Injury at work – Workers compensation injury

Article 12 of the Serbian Labor Law (ZOR) prescribes the employee’s right to safety and health at work, as well as health care. From this right of the employee arises the obligation of the employer to organize work and provide working conditions in such a way as to fully ensure employee safety, health and health care at work. Safety and security at work is the provision of such working conditions by the employer which, as far as possible, reduce injuries at work.


Injury at work in terms of the Serbian Law on Health Insurance (ZZS) is any injury to the insured (employee) that occurs in spatial, temporal and causal connection with the performance of work on the basis of which he is insured, caused by direct and short-term mechanical, physical or chemical effects. sudden changes in body position, sudden body load or other changes in the physiological state of the organism. Injury at work also means an injury (in the manner described above) that the employee (insured) suffers while performing work in a job where he is not assigned, but which is certainly performed in the interest of the employer. Injury at work is also considered an injury that the employee suffers upon arrival or return from work.


The employee’s right to salary compensation is prescribed by Article 114 of the Labor Law. An employee is entitled to salary compensation during absence from work due to temporary incapacity for work for up to 30 days:


At least 65% of the average salary in the previous 12 months before the month in which the temporary incapacity for work occurred, provided that it may not be lower than the minimum wage determined in accordance with this Law, if the incapacity for work is caused by illness or injury outside work , unless otherwise provided by law;


The employer is obliged to compensate the damage as a consequence of the injury at work. The Labor Law unequivocally prescribes this obligation of the employer. It is the business practice of every serious employer to conclude liability insurance contracts with insurance companies for injuries to workers at work. If your employer has concluded such an insurance policy, a claim for damages is submitted to that insurance company. If the employer has not concluded a contract with the insurance company, the claim for damages is submitted directly to him. If the claim is submitted directly to the employer, it is important to note that there are two grounds for his liability for the damage: subjective and objective. In the case of subjective liability, the employee must prove the causa between the injury he suffered at work and the employer’s failure. In the case of strict liability, the rule on the presumption that the damage was caused by a dangerous item, ie in connection with a dangerous activity, applies, so the burden of proof is on the employer to prove that the dangerous item or dangerous activity does not cause damage.

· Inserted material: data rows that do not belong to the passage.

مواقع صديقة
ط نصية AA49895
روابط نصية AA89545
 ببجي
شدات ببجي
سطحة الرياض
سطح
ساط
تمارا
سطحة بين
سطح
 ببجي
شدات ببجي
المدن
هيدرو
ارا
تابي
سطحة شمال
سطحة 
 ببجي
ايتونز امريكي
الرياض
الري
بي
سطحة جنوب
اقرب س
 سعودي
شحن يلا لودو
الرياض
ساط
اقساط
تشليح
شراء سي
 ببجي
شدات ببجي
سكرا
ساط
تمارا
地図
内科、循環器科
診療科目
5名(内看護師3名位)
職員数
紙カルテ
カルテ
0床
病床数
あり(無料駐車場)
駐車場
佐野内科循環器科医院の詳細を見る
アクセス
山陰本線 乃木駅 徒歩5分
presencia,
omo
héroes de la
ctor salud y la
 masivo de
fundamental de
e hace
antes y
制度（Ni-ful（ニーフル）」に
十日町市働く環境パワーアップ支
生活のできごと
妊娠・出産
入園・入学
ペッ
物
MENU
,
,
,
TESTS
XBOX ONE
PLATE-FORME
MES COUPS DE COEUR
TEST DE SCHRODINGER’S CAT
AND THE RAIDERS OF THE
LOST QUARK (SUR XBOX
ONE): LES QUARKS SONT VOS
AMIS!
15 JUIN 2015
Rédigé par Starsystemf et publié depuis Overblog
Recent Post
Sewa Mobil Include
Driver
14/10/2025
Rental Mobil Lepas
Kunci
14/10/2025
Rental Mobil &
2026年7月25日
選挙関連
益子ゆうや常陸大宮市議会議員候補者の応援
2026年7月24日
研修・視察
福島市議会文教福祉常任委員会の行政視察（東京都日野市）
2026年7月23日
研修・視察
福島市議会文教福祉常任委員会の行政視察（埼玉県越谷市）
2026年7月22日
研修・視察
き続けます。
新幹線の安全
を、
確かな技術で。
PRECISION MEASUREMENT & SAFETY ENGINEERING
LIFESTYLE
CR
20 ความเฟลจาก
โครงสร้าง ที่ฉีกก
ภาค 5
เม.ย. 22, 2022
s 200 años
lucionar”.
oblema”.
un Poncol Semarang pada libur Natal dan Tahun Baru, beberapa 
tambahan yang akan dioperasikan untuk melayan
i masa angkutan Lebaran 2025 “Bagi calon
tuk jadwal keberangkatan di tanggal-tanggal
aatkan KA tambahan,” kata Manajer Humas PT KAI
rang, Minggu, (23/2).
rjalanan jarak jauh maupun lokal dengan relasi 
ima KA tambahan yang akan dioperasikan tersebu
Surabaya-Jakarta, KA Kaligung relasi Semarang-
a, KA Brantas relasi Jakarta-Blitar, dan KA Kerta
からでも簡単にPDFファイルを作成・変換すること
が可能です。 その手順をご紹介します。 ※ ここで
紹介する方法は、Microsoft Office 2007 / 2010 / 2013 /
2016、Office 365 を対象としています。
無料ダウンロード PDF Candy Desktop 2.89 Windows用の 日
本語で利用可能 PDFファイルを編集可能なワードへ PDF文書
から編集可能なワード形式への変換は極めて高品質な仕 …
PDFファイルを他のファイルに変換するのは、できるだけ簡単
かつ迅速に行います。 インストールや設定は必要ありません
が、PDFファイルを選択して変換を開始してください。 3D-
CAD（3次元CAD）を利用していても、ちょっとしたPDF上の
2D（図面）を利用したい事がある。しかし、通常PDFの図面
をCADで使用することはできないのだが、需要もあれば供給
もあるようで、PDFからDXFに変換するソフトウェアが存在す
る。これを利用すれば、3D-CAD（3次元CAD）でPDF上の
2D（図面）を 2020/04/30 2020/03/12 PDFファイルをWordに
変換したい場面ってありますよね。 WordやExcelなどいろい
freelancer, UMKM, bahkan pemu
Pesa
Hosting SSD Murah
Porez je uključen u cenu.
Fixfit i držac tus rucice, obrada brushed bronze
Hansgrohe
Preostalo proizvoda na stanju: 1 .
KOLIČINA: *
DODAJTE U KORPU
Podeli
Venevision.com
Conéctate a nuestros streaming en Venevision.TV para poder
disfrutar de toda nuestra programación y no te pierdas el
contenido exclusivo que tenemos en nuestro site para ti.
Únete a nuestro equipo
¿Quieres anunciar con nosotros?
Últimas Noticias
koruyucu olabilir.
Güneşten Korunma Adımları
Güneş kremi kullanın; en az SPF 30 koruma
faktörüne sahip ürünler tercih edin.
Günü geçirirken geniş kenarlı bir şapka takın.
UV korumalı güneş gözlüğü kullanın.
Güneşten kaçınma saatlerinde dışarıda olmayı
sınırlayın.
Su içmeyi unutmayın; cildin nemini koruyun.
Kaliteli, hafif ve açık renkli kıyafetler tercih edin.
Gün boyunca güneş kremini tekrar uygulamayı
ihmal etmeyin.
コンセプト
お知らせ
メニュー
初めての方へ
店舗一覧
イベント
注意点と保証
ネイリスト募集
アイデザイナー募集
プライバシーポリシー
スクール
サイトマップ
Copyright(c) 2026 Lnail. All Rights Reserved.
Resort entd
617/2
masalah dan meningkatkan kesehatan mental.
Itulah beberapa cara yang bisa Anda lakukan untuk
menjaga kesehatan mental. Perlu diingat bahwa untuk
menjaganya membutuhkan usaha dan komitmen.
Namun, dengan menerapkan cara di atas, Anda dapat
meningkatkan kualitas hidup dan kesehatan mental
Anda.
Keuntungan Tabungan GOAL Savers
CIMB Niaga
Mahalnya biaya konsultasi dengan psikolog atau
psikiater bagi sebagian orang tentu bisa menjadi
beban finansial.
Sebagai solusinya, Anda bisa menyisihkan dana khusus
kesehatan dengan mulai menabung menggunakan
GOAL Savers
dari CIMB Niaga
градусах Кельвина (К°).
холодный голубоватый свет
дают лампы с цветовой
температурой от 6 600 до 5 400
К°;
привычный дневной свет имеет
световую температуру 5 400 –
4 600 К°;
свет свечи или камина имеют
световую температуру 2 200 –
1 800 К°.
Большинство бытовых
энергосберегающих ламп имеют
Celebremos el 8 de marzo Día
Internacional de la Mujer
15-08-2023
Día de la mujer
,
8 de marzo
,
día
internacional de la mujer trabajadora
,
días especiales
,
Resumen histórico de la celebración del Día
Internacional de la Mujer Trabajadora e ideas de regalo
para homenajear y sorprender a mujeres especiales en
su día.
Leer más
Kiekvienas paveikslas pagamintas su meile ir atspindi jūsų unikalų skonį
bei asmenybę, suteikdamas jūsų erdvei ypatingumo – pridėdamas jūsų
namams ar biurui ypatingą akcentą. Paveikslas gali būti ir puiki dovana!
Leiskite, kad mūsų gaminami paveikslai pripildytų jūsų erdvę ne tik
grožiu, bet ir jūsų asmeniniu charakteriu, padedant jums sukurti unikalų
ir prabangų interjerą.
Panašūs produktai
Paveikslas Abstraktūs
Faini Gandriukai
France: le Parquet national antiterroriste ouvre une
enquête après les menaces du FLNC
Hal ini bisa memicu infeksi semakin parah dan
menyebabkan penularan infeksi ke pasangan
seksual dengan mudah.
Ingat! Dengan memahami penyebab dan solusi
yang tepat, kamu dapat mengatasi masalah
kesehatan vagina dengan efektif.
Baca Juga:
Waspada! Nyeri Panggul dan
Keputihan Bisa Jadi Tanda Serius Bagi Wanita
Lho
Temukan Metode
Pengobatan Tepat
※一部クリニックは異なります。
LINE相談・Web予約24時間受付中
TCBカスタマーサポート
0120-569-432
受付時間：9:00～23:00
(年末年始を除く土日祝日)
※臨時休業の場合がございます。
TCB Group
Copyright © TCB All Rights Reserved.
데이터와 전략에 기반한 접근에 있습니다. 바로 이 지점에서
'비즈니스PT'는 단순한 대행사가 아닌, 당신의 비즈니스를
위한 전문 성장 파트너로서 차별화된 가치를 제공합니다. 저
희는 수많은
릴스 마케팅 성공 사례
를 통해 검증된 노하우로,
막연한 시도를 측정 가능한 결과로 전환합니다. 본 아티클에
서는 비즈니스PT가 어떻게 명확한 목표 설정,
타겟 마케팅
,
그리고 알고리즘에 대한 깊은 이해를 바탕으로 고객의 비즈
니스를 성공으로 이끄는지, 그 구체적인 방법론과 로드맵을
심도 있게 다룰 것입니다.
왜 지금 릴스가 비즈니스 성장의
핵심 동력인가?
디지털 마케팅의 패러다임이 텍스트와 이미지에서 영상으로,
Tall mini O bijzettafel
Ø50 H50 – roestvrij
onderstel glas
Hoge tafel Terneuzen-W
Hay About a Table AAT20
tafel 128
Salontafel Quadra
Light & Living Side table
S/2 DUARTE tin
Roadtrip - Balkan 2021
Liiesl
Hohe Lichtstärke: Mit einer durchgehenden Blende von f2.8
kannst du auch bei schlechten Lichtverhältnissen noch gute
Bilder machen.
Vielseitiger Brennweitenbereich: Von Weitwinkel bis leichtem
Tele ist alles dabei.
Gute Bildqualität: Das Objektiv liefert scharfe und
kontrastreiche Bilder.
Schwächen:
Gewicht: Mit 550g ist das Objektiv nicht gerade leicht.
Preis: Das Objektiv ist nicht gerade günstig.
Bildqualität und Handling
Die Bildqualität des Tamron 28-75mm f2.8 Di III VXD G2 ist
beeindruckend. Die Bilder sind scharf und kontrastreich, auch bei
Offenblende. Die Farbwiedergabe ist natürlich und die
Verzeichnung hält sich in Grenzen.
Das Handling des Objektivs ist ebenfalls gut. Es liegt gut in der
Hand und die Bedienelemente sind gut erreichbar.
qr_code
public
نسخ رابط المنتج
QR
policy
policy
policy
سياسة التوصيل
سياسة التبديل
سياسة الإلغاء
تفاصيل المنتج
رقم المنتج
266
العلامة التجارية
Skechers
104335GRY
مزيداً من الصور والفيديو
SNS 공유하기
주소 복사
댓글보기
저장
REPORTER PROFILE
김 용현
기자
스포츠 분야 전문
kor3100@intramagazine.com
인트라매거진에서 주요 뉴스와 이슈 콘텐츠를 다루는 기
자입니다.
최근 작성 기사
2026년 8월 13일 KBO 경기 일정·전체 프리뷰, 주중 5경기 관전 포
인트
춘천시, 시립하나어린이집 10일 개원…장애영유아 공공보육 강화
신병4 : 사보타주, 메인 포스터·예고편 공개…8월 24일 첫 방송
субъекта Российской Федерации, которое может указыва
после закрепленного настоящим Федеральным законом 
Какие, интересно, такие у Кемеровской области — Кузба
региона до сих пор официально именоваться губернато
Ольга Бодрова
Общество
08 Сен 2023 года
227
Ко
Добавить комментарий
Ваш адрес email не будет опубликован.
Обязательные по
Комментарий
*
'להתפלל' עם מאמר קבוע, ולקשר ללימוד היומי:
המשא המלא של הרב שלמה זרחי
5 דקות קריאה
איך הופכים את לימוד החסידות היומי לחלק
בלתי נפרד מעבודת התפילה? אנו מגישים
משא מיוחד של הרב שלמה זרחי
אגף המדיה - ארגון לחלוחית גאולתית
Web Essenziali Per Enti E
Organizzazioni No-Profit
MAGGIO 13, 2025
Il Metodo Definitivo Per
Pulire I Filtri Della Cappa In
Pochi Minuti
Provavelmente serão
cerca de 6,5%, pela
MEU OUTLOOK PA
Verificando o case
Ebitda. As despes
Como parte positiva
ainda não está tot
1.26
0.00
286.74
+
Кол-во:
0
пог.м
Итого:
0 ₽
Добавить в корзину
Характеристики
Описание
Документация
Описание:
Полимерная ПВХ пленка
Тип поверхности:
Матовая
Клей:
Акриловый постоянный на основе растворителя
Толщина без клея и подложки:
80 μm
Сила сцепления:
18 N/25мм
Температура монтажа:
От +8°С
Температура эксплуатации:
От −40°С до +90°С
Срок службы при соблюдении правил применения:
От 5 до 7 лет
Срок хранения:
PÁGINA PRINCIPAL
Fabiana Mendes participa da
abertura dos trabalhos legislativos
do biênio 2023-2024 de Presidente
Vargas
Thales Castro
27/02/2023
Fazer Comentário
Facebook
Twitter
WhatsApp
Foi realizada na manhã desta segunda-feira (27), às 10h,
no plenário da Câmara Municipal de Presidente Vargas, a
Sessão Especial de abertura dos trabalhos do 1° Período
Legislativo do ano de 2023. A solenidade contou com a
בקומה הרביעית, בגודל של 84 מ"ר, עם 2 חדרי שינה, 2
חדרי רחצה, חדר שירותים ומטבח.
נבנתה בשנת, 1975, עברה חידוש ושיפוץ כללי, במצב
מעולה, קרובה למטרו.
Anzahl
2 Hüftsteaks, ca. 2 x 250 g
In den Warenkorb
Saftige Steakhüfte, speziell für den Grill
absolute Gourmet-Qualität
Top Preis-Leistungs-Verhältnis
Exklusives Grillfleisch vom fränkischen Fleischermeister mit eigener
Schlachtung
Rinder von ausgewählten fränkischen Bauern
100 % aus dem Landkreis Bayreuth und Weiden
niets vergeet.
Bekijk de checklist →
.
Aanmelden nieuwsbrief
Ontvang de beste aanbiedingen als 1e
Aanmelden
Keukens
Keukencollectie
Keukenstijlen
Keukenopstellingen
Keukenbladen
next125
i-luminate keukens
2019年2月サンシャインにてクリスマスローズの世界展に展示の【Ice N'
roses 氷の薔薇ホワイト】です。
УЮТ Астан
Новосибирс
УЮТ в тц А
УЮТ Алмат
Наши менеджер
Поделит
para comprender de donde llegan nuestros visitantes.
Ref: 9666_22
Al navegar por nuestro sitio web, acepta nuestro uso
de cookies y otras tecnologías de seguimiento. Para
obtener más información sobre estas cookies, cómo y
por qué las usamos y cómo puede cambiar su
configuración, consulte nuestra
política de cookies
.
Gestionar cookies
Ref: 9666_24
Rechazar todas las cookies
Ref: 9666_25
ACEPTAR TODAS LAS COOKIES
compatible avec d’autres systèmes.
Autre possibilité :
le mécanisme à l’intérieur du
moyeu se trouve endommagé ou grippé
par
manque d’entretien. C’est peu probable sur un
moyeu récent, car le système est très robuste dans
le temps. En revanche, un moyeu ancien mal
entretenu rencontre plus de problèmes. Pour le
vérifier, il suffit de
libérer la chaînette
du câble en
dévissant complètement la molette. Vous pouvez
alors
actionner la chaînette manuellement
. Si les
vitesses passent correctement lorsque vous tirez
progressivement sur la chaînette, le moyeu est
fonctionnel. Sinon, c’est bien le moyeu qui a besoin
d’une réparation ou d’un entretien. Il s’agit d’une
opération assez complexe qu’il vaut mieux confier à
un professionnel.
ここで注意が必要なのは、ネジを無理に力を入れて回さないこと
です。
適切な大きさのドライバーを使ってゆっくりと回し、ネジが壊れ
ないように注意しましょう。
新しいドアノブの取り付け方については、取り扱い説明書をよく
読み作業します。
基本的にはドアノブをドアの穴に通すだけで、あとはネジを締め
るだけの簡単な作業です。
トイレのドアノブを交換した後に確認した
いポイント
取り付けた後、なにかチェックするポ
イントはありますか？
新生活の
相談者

Types of damages in the case of injuries at work are divided into material and non-material damage. Depending on the circumstances of the case, the employee may claim compensation for only one type of damage from the above or may claim compensation for material and non-material damage together.


The manner of exercising the right to compensation depends on the specific situation. In the text above, we have stated the manner in which the right to compensation for damages is exercised in the event that the employer has concluded a contract with the insurance company. If there is no such contract, the employee (injured party) and the employer can conclude an out-of-court settlement. This solution is the best for both parties, there are no additional costs and court fees, and the obligation, ie. the legal effects of such a settlement are the same as for a court judgment. Due to the complexity and specificity of each specific situation, we advise that in this case, the injured party (employee) hires a lawyer to take care of the best interests of the injured party with his professional knowledge.


If, on the other hand, the two parties cannot agree on the conclusion of an out-of-court settlement, the employee who suffered damage may file a lawsuit in court and initiate civil proceedings. The subject of the dispute is compensation for damage, so it is important to emphasize that care should be taken with the statute of limitations. The period of 3 years from the knowledge of the violation is preclusive and the expiration of this period is due to obsolescence. The deadline for filing a lawsuit for damages is 5 years from the date of the damage.